My buddy’s crashes did signify an unfortunate disadvantage to multiplayer – the inability to save a session in progress. A solo dungeon crawl can easily be saved and restored (one at a time, like FTL) but no such option exists for multiplayer. With a single run easily taking three or more hours, you and your friends would require quite the time commitment to see a single game all the way through.
One of my favorite parts of Dungeon of the Endless is the end of a floor. Upon finding the exit, you then have to select a hero to pick up the crystal and make it to that room, which is often across the entire dungeon. As soon as you grab it a gigantic wave of enemies spawn, the intriguing synth music drops into a pulse-pounding beat and you’re left with an exciting and climatic race to the end, praying your established defenses and fellow heroes can escort you to safety.

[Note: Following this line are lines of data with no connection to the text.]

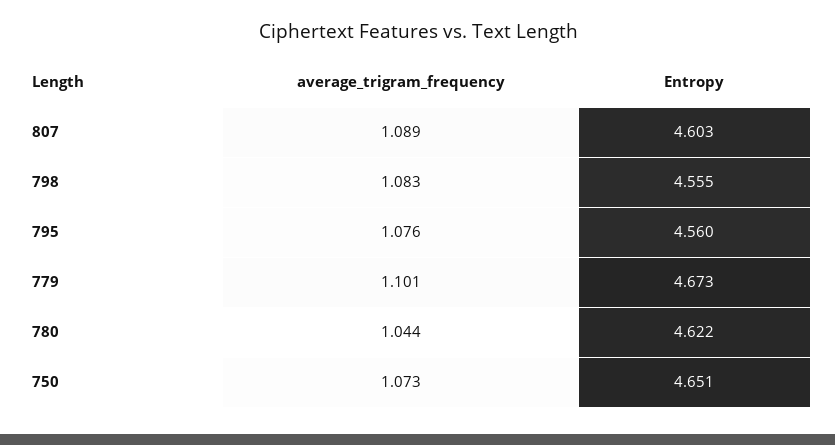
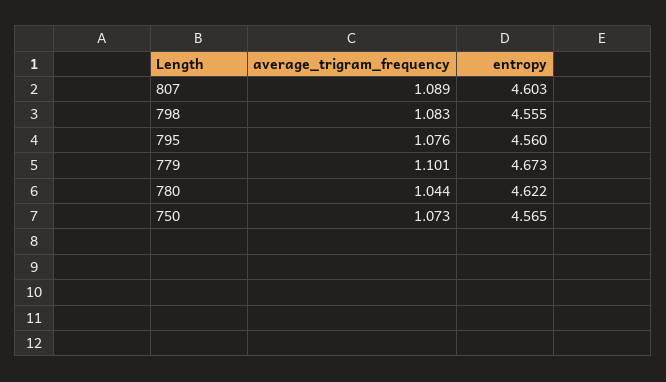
  {
    "average_trigram_frequency": {
      "807": 1.089,
      "798": 1.083,
      "795": 1.076,
      "779": 1.101,
      "780": 1.044,
      "750": 1.073
    },
    "Entropy": {
      "807": 4.603,
      "798": 4.555,
      "795": 4.56,
      "779": 4.673,
      "780": 4.622,
-     "750": 4.651
+     "750": 4.565
    }
  }

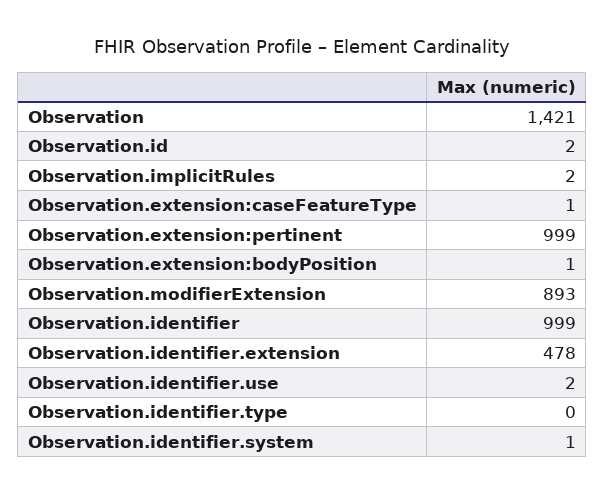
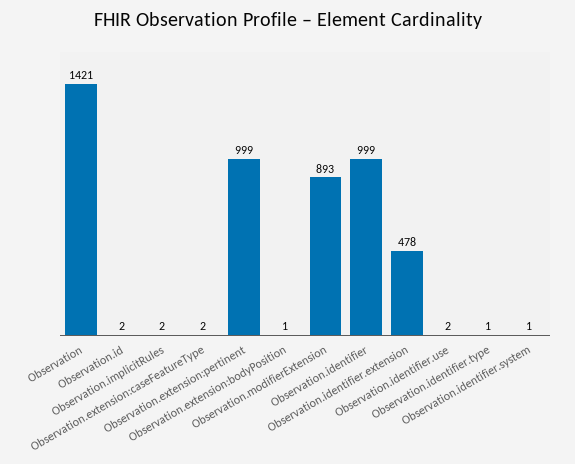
  {
    "Observation": 1421,
    "Observation.id": 2,
    "Observation.implicitRules": 2,
-   "Observation.extension:caseFeatureType": 1,
+   "Observation.extension:caseFeatureType": 2,
    "Observation.extension:pertinent": 999,
    "Observation.extension:bodyPosition": 1,
    "Observation.modifierExtension": 893,
    "Observation.identifier": 999,
    "Observation.identifier.extension": 478,
    "Observation.identifier.use": 2,
-   "Observation.identifier.type": 0,
+   "Observation.identifier.type": 1,
    "Observation.identifier.system": 1
  }

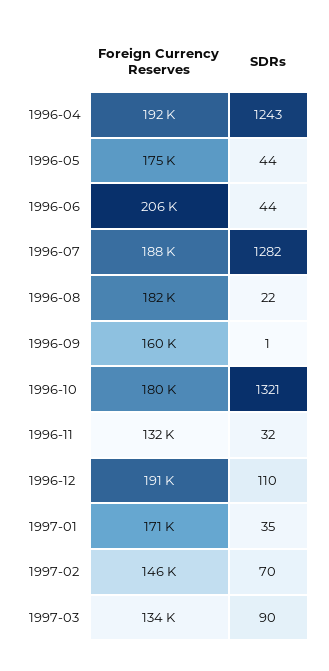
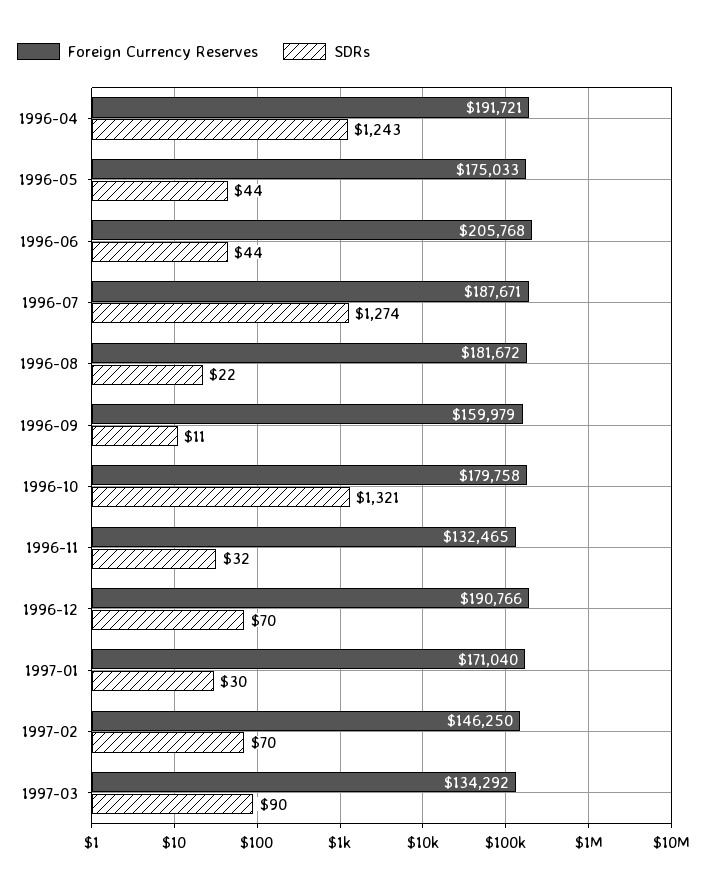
  {
    "Foreign Currency Reserves": {
      "1996-04": 191721,
      "1996-05": 175033,
      "1996-06": 205768,
      "1996-07": 187671,
      "1996-08": 181672,
      "1996-09": 159979,
      "1996-10": 179758,
      "1996-11": 132465,
      "1996-12": 190766,
      "1997-01": 171040,
      "1997-02": 146250,
      "1997-03": 134292
    },
    "SDRs": {
      "1996-04": 1243,
      "1996-05": 44,
      "1996-06": 44,
-     "1996-07": 1282,
+     "1996-07": 1274,
      "1996-08": 22,
-     "1996-09": 1,
+     "1996-09": 11,
      "1996-10": 1321,
      "1996-11": 32,
-     "1996-12": 110,
+     "1996-12": 70,
-     "1997-01": 35,
+     "1997-01": 30,
      "1997-02": 70,
      "1997-03": 90
    }
  }

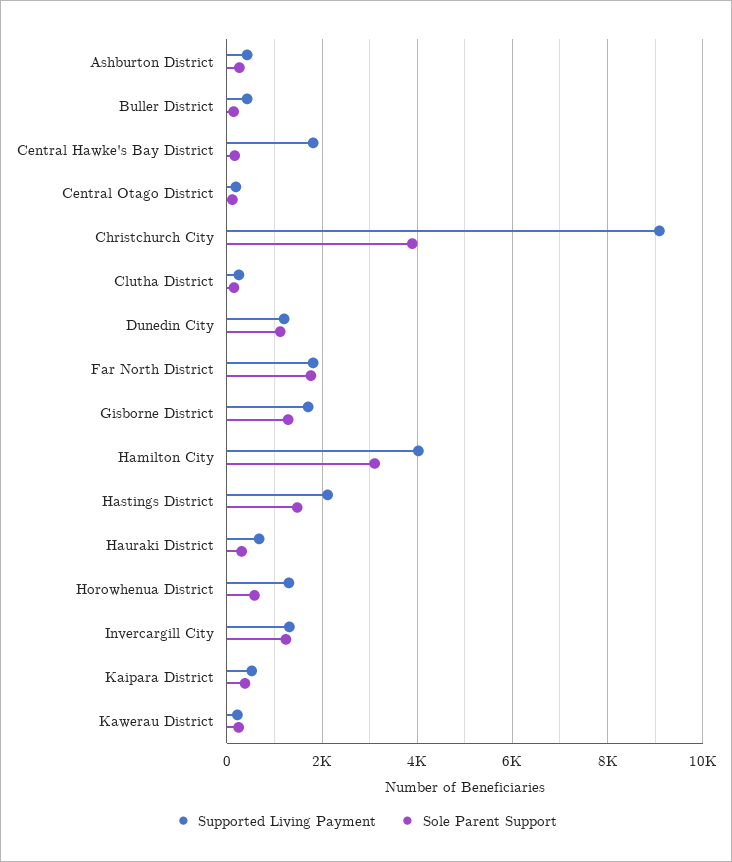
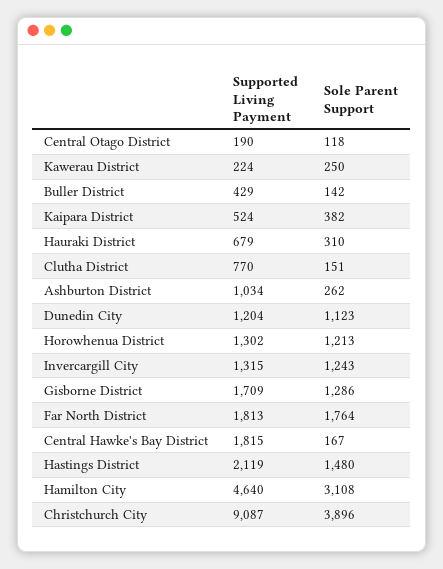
  {
    "Supported Living Payment": {
-     "Ashburton District": 400,
+     "Ashburton District": 1034,
      "Buller District": 429,
      "Central Hawke's Bay District": 1815,
      "Central Otago District": 190,
      "Christchurch City": 9087,
-     "Clutha District": 200,
+     "Clutha District": 770,
      "Dunedin City": 1204,
      "Far North District": 1813,
      "Gisborne District": 1709,
-     "Hamilton City": 4000,
+     "Hamilton City": 4640,
      "Hastings District": 2119,
      "Hauraki District": 679,
      "Horowhenua District": 1302,
      "Invercargill City": 1315,
      "Kaipara District": 524,
      "Kawerau District": 224
    },
    "Sole Parent Support": {
      "Ashburton District": 262,
      "Buller District": 142,
      "Central Hawke's Bay District": 167,
      "Central Otago District": 118,
      "Christchurch City": 3896,
      "Clutha District": 151,
      "Dunedin City": 1123,
      "Far North District": 1764,
      "Gisborne District": 1286,
      "Hamilton City": 3108,
      "Hastings District": 1480,
      "Hauraki District": 310,
-     "Horowhenua District": 600,
+     "Horowhenua District": 1213,
      "Invercargill City": 1243,
      "Kaipara District": 382,
      "Kawerau District": 250
    }
  }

The aforementioned learning curve can be quite daunting, a side effect of just about every rogue-like game I’ve played. The in-game documentation and tooltips can leave much to be desired; if this is your first Endless game you could be well and truly lost trying to decipher the stats, and the graphics don’t pull any favors trying to distinguish between all the towers you can build. But like any good rogue-like, persistence and practice will win out, and perseverance is rewarded as you learn optimum strategies and micromanage your heroes and abilities while pausing during a big wave of alien creatures.
As a big fan of 4X games it comes as no small surprise that my favorite game from Amplitude Studios is actually this crazy niche pixelated adventure that started off as a random side project. Dungeon of the Endless successfully blends together many of my favorite elements of rogue-likes, tower defense and dungeon crawlers and somehow manages to include working co-op that enhances the whole experience. Unlocking additional heroes and starting ships (the latter which fundamentally alters the gameplay) are fun incentives to keep tackling Auriga’s depths, and the little storylines and dialogue your various heroes engage in between floors are a nice touch (try taking Sara and Gork together). If you have any interest in the rogue-like and tower defense genres you should check it out; if you have buddies willing to take the same plunge it’s easily a must buy.
Multiple review copies were provided by the publisher.